Eurekalert is an interesting RSS feed by the way.
A team of scientists from Boston College and Duke University has developed a highly-engineered metamaterial capable of absorbing all of the light that strikes it – to a scientific standard of perfection...
The metamaterial is the first to demonstrate perfect absorption and unlike conventional absorbers it is constructed solely out of metallic elements, giving the material greater flexibility for applications related to the collection and detection of light, such as imaging, says Padilla, an assistant professor of Physics...
Metamaterial designs give them new properties beyond the limits of their actual physical components and allow them to produce "tailored" responses to radiation. Because their construction makes them geometrically scalable, metamaterials are able to operate across a significant portion of the electromagnetic spectrum.
As you might expect news releases from the Pentagon and military contractors don't include the classified uses of the technology. In this case the potential uses are both obvious and also amazing to think about.
A great deal of military technology is designed along with a counter-measure. This material could be used to make vehicles and soldiers immune to the, yes, directed energy weapons, that they have been actively developing. The armor could absorb laser blasts (a gun that creates localized explosions within organic tissue), microwave radiation (the pain ray), and some things we haven't yet heard of.

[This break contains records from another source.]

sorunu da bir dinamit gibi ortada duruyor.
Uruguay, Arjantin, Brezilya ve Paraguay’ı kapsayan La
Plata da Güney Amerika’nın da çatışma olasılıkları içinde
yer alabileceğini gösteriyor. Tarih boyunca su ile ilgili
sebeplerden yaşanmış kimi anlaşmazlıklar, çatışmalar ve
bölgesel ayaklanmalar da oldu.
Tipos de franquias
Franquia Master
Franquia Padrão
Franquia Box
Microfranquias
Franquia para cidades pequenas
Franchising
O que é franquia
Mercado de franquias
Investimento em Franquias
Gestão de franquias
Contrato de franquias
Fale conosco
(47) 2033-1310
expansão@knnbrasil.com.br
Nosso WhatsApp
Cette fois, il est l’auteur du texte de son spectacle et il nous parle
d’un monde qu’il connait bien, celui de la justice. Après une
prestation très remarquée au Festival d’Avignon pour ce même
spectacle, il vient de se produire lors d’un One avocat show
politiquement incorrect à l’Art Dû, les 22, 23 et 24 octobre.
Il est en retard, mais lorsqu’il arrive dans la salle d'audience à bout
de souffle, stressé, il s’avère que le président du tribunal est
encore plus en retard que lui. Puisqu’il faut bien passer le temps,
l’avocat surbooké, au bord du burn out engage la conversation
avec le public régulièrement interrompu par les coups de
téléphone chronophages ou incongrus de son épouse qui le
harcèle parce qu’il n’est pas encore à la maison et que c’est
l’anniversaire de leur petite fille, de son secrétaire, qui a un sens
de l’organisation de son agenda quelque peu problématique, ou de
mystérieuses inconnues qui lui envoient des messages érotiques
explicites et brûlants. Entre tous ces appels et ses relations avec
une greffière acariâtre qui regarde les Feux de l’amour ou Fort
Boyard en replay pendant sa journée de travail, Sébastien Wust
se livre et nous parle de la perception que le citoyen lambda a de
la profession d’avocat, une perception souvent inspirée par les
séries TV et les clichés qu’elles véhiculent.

This is where it gets really far out. If they set it to absorb all waves in the visible spectrum all you would see was a hole in space and its shadow. Like the time portals in "The Time Bandits," no light would reflect off its surface. It would look like a flat void in space. Can you imaging watching those things turn on an off? Or being arrested by a police officer that looks like a silhouette void in space?
With a possible development toward use in camouflage this might help us create the first cloaking devices.